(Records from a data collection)
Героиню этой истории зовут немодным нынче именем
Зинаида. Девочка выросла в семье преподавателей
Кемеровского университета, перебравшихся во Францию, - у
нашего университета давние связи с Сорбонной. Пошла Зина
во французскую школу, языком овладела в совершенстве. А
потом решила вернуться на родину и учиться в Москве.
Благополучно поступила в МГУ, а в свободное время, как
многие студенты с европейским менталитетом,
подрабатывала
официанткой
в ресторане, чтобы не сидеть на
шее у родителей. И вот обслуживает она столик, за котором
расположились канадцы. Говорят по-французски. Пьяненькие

Work to be completed -
Update the data by replacing "университета" with "института" everywhere it occurs, changing nothing else.

Solution -
Героиню этой истории зовут немодным нынче именем
Зинаида. Девочка выросла в семье преподавателей
Кемеровского института, перебравшихся во Францию, - у
нашего института давние связи с Сорбонной. Пошла Зина
во французскую школу, языком овладела в совершенстве. А
потом решила вернуться на родину и учиться в Москве.
Благополучно поступила в МГУ, а в свободное время, как
многие студенты с европейским менталитетом,
подрабатывала
официанткой
в ресторане, чтобы не сидеть на
шее у родителей. И вот обслуживает она столик, за котором
расположились канадцы. Говорят по-французски. Пьяненькие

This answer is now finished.